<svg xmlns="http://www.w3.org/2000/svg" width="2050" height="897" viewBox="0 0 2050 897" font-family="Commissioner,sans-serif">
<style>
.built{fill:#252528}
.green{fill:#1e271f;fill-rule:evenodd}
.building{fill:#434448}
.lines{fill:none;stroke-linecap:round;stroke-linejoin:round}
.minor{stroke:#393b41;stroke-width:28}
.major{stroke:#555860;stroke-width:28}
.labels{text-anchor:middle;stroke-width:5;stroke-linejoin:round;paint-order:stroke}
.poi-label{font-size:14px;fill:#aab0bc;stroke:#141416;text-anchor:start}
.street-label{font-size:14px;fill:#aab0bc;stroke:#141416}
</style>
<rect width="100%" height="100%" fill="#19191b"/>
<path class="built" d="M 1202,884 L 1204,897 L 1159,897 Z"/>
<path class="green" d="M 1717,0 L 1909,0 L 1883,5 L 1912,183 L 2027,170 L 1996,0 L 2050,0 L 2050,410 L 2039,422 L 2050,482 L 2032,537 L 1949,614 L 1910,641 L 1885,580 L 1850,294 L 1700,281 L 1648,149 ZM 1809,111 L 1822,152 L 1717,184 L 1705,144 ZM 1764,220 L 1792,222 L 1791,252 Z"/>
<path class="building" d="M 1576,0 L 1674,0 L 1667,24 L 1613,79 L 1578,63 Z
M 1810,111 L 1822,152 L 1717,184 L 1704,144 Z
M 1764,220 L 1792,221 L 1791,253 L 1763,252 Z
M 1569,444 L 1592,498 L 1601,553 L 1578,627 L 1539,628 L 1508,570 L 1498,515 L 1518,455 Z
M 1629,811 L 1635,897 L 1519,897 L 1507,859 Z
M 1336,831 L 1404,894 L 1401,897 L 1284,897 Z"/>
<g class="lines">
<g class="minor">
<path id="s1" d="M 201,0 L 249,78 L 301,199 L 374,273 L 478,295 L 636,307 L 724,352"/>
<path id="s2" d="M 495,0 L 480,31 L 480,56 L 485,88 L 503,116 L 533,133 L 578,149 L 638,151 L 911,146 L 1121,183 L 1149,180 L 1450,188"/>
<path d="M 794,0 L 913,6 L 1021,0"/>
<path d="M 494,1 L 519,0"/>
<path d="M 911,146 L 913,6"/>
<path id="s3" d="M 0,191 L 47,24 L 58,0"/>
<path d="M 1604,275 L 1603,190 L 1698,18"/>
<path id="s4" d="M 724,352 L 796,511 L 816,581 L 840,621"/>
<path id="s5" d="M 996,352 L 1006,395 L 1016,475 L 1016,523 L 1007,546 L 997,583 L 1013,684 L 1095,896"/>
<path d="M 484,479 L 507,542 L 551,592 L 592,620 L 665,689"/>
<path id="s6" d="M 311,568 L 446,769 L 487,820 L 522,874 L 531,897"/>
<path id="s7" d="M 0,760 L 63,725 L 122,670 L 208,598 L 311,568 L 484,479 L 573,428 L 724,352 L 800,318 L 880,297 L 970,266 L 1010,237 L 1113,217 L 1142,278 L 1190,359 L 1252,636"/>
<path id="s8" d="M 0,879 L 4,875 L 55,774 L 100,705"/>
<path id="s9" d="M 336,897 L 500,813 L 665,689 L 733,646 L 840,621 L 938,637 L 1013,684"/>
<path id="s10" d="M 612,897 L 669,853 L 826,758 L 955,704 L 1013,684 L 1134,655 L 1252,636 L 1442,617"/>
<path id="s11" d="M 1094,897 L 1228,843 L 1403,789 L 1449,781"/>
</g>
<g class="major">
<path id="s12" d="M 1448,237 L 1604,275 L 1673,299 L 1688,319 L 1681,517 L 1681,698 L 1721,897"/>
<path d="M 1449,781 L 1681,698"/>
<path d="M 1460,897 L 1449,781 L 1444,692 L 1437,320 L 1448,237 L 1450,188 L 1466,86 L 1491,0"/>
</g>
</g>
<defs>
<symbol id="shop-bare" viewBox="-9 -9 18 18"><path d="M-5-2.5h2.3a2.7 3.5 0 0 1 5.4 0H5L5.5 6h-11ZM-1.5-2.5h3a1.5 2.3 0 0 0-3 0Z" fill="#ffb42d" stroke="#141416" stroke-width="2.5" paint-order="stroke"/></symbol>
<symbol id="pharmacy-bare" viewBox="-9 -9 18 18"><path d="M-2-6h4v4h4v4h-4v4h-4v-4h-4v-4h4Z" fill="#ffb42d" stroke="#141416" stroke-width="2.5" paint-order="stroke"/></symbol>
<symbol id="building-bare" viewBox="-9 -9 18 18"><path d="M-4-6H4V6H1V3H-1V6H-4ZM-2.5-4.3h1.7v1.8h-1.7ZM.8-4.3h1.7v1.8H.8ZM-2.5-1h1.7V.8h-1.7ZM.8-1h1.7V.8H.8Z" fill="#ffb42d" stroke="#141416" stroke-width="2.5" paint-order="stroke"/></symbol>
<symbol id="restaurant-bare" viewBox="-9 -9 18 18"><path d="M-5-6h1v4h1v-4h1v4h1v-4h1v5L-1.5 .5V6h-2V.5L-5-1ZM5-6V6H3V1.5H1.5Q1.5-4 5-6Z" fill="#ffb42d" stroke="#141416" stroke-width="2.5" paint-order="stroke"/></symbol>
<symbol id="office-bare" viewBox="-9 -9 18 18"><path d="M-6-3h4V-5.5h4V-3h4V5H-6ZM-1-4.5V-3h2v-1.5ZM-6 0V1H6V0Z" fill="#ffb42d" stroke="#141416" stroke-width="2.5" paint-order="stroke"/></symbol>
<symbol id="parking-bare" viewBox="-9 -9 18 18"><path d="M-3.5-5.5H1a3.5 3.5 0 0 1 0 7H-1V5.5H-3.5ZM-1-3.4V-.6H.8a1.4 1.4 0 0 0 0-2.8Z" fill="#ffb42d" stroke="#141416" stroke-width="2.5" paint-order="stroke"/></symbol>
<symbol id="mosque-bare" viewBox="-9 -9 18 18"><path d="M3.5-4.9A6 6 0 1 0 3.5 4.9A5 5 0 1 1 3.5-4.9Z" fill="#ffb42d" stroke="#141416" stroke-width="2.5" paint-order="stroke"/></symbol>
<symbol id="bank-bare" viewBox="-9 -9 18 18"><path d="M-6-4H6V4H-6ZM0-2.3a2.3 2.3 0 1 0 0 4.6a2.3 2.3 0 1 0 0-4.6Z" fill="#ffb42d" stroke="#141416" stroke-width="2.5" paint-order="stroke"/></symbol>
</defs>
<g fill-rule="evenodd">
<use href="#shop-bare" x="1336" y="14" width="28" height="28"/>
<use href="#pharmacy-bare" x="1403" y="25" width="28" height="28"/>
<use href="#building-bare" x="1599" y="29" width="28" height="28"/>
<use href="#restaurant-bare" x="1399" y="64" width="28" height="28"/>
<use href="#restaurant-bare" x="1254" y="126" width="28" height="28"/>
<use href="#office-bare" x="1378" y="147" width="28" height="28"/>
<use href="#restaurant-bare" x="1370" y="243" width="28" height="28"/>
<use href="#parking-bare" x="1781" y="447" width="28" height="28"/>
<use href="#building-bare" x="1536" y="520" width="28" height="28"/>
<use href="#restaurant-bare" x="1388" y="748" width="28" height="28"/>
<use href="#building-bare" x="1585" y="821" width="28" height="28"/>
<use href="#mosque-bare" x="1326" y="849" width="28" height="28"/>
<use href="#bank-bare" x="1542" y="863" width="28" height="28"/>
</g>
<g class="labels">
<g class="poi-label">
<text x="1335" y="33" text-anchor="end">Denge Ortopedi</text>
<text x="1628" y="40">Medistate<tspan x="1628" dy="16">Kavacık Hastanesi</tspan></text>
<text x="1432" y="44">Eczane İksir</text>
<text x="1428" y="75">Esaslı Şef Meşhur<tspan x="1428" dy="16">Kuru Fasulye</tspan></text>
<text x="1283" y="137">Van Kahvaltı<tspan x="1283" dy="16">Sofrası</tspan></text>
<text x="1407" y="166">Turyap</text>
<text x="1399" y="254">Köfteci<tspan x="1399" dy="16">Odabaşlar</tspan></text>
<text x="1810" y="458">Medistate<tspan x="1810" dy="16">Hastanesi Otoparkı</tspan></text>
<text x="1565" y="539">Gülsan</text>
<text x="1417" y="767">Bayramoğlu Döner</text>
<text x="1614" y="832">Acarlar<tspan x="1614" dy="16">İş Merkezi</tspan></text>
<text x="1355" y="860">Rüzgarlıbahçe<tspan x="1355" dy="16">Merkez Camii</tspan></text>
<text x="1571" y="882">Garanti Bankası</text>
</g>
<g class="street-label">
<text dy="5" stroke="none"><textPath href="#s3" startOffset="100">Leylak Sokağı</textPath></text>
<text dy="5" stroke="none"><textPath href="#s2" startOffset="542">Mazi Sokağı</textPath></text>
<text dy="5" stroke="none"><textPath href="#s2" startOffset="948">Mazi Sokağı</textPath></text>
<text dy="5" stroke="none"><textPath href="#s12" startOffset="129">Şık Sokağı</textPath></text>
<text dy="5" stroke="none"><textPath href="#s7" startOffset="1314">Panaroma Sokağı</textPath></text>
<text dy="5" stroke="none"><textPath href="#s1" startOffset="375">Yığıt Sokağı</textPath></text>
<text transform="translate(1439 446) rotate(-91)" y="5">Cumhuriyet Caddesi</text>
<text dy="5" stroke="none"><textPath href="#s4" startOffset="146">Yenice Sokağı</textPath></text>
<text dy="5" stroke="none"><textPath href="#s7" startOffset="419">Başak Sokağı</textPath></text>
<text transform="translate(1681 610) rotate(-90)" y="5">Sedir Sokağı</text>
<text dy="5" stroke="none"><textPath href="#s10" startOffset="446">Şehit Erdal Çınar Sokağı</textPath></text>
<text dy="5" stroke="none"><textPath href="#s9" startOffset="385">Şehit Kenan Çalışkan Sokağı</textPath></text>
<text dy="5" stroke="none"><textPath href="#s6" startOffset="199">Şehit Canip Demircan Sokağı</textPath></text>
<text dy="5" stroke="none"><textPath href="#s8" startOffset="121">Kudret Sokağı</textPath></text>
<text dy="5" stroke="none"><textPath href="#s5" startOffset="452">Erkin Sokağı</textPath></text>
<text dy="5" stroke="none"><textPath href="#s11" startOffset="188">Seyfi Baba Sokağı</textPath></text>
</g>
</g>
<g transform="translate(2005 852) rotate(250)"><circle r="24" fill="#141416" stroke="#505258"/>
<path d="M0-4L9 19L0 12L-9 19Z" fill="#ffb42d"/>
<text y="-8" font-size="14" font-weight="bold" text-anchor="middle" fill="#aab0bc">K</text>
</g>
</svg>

^^^^^^^^^^^^^^^^

Provide the number of lines in the records above containing the string "rule", and write nothing more.

2